Tinha e muito. Havia lido bastante na época sobre o assunto e fui debulhando meus argumentos. Ele não disse nada e dispensou-me. Algumas semanas depois recebi uma comunicação. Devia submeter-me a uma junta psiquiátrica. Se não aceitava a psicanálise, certamente era um perigoso meliante.

Compareci ao exame. Não consigo esquecer da cena. Três doutores, sentados sempre em cadeiras solenes, me olhavam do alto. Eu, numa cadeirinha de réu. Precisava do emprego, respondi como eles gostavam. Fiquei sem saber se fui condenado ou não pelos Torquemadas. Antes da sentença, consegui emprego em jornal e nem me preocupei com o laudo.

Mais adiante, novo confronto. Escrevi que ser psicanalista dispensava curso universitário. Mais ainda, dispensava qualquer curso. Qualquer analfabeto, se quisesse, podia colocar placa de psicanalista em uma sala e sair clinicando. Na época, em São Paulo, após o curso de cinco anos, ao preço de dez ou quinze mil cruzeiros por mês, pessoas sem o pré-requisito do curso de medicina podiam exercer a profissão de psicanalista. Enquanto 38 alunos faziam o curso, outros cem esperavam na fila. O que constituía uma espécie de subvigarice, já que lei alguma regulamentava a profissão.

A guilda reagiu com fúria. Um psiquiatra, lembro que chamado Ronaldo Moreira Brum, me acusou nos jornais de nada entender de medicina – como se psicanálise fosse medicina. Ok! Doutor. De medicina nada entendo. Mas entendo de Direito. E psicanalista não é profissão regulamentada. Portanto, qualquer um pode exercê-la. A propósito, tem muito engenheiro e economista desempregado no Brasil, que puseram plaquinha de psicanalista em seus escritórios para ganhar seu pão.

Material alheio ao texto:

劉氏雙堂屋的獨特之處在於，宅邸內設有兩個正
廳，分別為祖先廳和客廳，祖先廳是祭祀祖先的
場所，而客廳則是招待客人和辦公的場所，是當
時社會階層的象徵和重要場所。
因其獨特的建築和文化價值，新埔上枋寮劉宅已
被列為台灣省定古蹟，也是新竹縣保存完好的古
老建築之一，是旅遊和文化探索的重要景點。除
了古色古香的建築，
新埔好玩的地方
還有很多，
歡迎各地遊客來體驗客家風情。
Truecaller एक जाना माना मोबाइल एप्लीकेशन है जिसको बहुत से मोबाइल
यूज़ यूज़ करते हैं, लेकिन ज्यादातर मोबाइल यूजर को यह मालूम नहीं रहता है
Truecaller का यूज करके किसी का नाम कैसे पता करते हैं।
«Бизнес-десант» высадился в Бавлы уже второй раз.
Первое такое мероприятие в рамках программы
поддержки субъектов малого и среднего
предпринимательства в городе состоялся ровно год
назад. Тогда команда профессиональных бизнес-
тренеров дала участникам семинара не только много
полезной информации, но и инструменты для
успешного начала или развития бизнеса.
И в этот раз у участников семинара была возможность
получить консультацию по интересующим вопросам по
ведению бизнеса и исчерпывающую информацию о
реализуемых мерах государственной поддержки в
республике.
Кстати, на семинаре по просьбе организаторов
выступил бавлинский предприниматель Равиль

Uma psicóloga e jornalista, Ivete Brandalise, resolveu enfiar sua colher na sopa. Escreveu que devia existir uma lei que regulamentasse a profissão de psicanalista. Que ela, psicóloga, tinha uma lei que regulamentava a sua. Ora, a dita lei era um trenzinho da alegria, no qual embarcaram todos os licenciados em Filosofia. De filósofos, vaga e suspeita ocupação, viraram psicólogos. Ora, lei tem número e data. Desafiei a Brandalise, e também o Dr. Ronaldo, a me citar o número e a data da lei que regulamentava a profissão. Nunca tive resposta.

A cada semana, começava minha crônica: “Enquanto o Dr. Ronaldo não nos fornece o número e a data da famosa lei que regulamenta a profissão de psicanalista...” Nunca forneceu. Soube mais tarde que propôs, em uma reunião da Amrigs (Associação dos Médicos do Rio Grande do Sul), que a entidade me processasse por calúnia. Ou talvez difamação, já não lembro. Prudentemente, a Amrigs decidiu que não iria dar atenção a “um jornalista em busca de sensacionalismo”.

Se bem que, devo confessar, tive notícias de um psicanalista sensato. Em minhas andanças noturnas, conheci uma mulher esplendorosa. Algumas semanas depois, sem mais nem menos, ela bateu à porta de meu humilde tugúrio. Recém-acordado, perplexo e sem acreditar no que via, perguntei ao que vinha.

- Meu psicanalista me liberou para te visitar.

Entra. E passa meu endereço ao doutor. Que mande mais clientes. Profissional dos bons tava ali. Ou seja, mesmo no universo da psicanálise parece existir alguma lucidez. É a chispa da ferradura quando bate na calçada.